**Instructions for the task**
Copy out the entries that follow exactly, leaving out the pictures.

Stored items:
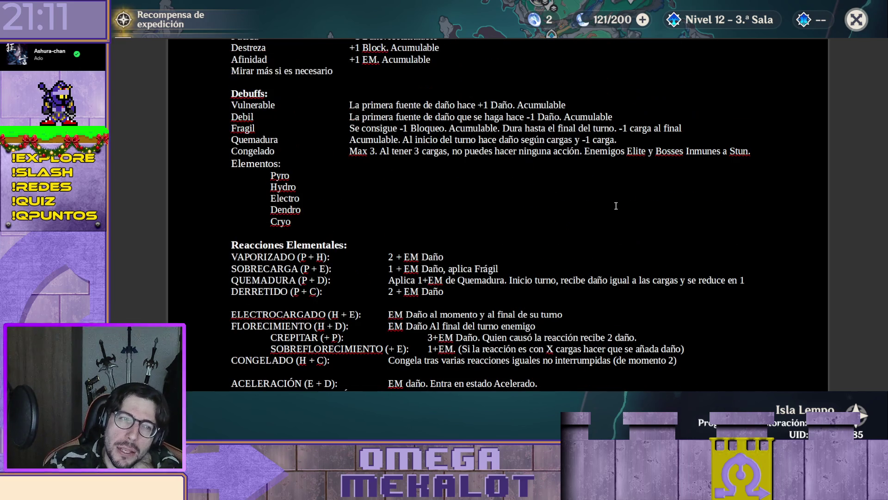
scroll(584, 228, up, 1)
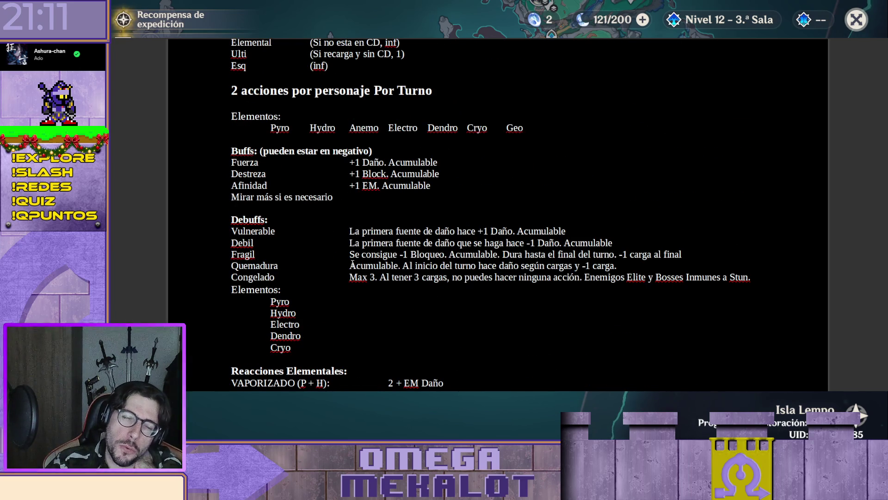
scroll(610, 208, down, 1)
scroll(635, 196, down, 4)
scroll(636, 195, down, 1)
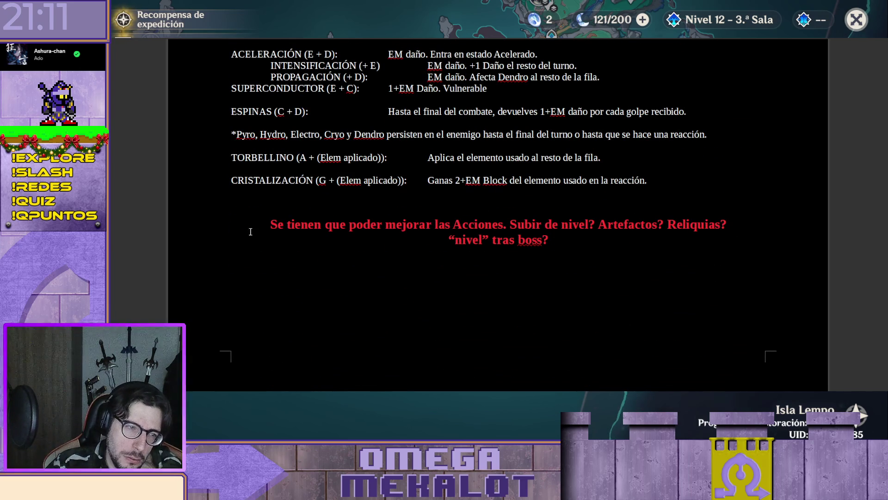
scroll(397, 192, down, 3)
scroll(455, 193, down, 1)
scroll(462, 195, up, 4)
scroll(465, 195, up, 2)
scroll(463, 196, up, 2)
scroll(463, 196, up, 2)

**Expected answer**
scroll(584, 228, up, 1)
scroll(610, 208, down, 1)
scroll(635, 196, down, 4)
scroll(636, 195, down, 1)
scroll(397, 192, down, 3)
scroll(455, 193, down, 1)
scroll(462, 195, up, 4)
scroll(465, 195, up, 2)
scroll(463, 196, up, 2)
scroll(463, 196, up, 2)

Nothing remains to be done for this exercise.